It is a difficult thing to find Chinese fiction translated into English. A great deal of the classics (Zhuangzi, Confucius, Laozi), the ‘four novels of the Chinese canon’, and a fair amount of poetry have all made their way in translation, but modern and post-modern (and I assume now meta-modern) novels are few and far between. It is thus perhaps something of a significant moment that The Legend of the Condor Heroes by Jin Yong (aka Louis Cha) has made its way across the lingual divide in an official translation from St. Martin’s Press, the first volume of which is A Hero Born.
A Hero Born doesn’t stop from the word go. Telling the story of the sworn brothers Yang Tiexin and Guo Xiaotian, it is set against a backdrop of the Song-Jin dynasties (in what is roughly China today) and the rise of the Mongolian tribes to the north. In action-packed style, it tells the story of farmers Yang and Guo whose lives, caught at an unfortunate crossroads, take a fateful turn when a renegade Taoist monk who has recently killed a corrupt government official finds his way to their village. The army tracking him there, the fight turns ugly, and spins the lives of Yang and Guo’s families in different directions. A Hero Born is the story of those lives—or at least Act I.
Exotic in the context of modern Western fantasy series, A Hero Born is a breath of fresh air—or Ginseng Wind Caresses the Soul if the novel would have its way. Where most multi-volume fantasies in English these days readily and willingly bog themselves down in the boring minutiae of ‘worldbuilding’, Jin readily eschews spurious detail to focus on plot, action, and to some degree, character. Major events, fighting, and story transitions core to the novel, the scenes move very quickly as action shifts the narrative space perpetually forward, rarely if ever pausing to detail court attire, expound on the qualities of a lady’s hair brush, or navel gaze into the flow of wind through the heather. It is the day to Robert Jordan’s night.

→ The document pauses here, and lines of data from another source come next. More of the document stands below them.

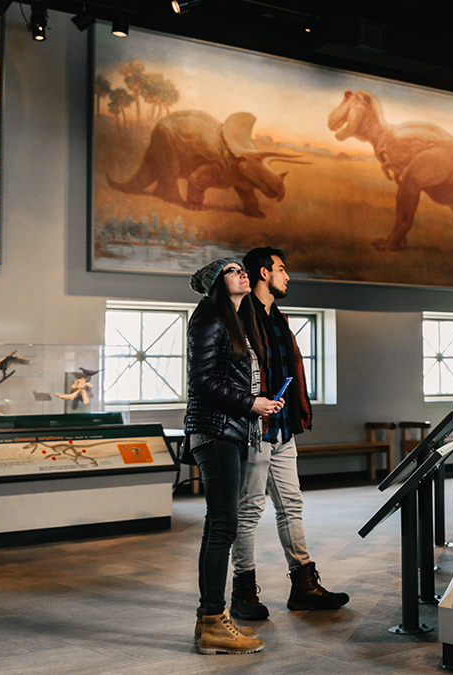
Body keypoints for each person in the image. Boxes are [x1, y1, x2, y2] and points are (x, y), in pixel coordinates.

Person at [229, 247, 350, 621]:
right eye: (281, 269)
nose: (287, 276)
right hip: (254, 428)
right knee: (249, 511)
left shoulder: (277, 318)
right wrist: (253, 403)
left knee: (291, 506)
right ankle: (243, 591)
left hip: (282, 429)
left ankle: (303, 585)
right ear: (263, 273)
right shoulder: (239, 317)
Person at [184, 257, 284, 654]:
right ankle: (212, 622)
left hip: (229, 430)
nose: (241, 271)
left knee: (221, 525)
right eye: (231, 270)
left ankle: (208, 621)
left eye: (241, 267)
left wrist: (256, 404)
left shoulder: (236, 320)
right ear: (215, 283)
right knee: (223, 525)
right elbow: (203, 382)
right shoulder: (210, 316)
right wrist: (250, 404)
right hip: (215, 430)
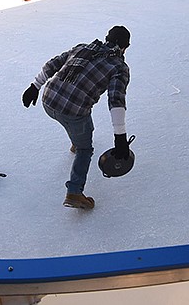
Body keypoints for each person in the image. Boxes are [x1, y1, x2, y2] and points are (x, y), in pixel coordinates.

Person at [21, 26, 131, 210]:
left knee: (82, 125)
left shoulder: (83, 48)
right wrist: (120, 137)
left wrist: (34, 86)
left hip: (48, 100)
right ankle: (74, 191)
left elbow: (52, 64)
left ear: (106, 38)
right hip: (72, 111)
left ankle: (76, 139)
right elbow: (116, 101)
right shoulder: (119, 67)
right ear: (125, 47)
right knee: (85, 148)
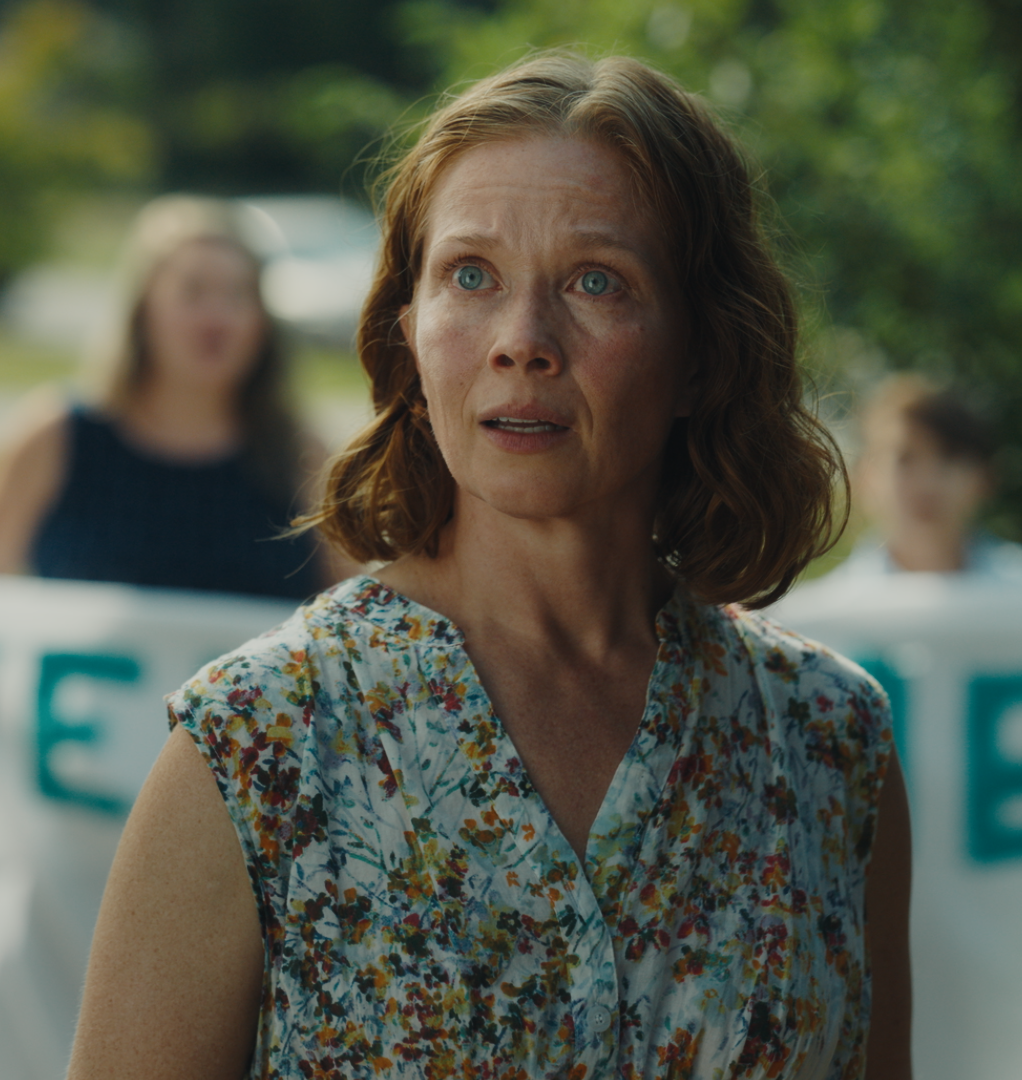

And the transitions are anything but predictable. Jin Yong’s mind a wonderfully imaginative place, the scenes play out beyond what is often a black & white, good vs evil setup. Kung fu the mode rigeur, fanciful styles and moves, incredible leaps and feats of strength splash colorfully across the page, even as the imaginary hierarchy of kung fu masters that reveals itself is tested in combat. Nothing says martial arts like a duel between Master Eternal Spring and his Lightning Ignites the Sky thrust versus the mercenary Three-Horned Dragon and his parry, Nine Ying Skeleton Claw. One can almost see the hidden wires of Hong Kong’s action movie scene bouncing the characters and their outlandish stylings across the book’s screen. These scenes, often resolved in unexpected ways though standard in set up, flow into and feed the overarching narrative arc in highly entertaining ways.
If there is any downside to the book, it’s that its end is a pause—not a cliffhanger, not a natural break in the action, a pause. The reality seems that instead of publishing one massive volume, St. Martin’s Press chose to break the book into four volumes. When considering two things 1) Yong’s style, i.e. his perpetual avalanche of story that leaves no room for cliffhangers or natural breaks, and 2) the Chinese language fits in significantly tighter spaces than does the English, means what is probably a good sized volume in Chinese doesn’t naturally fit into a single volume in English, and publishers likely chose to pause at a proportional place rather than plot break. So be it.
In the end, A Hero Born feels like a kung fu re-visioning of Outlaw of the Marsh (aka The Water Margin) with a bit of the wild stylings of the Monkey King’s Journey to the West to ginseng matters up. The emphasis is on martial prowess, but behind it are a strong set of morals focusing on the value of virtue, honesty, family, allegiance, perseverance, and a dash of Chinese filial piety thrown in for good measure. In content, the book is wholly non-Western—a refreshing thing. Fantasies featuring princesses, knights, and dragons a worn, muddy road in the West, having things mixed up with the exotic nature of kung fu, Chinese history, and Oriental custom, not to mention a pace that excludes the minutiae of worldbuilding, is a Nine Dragons of the East blast of clean air.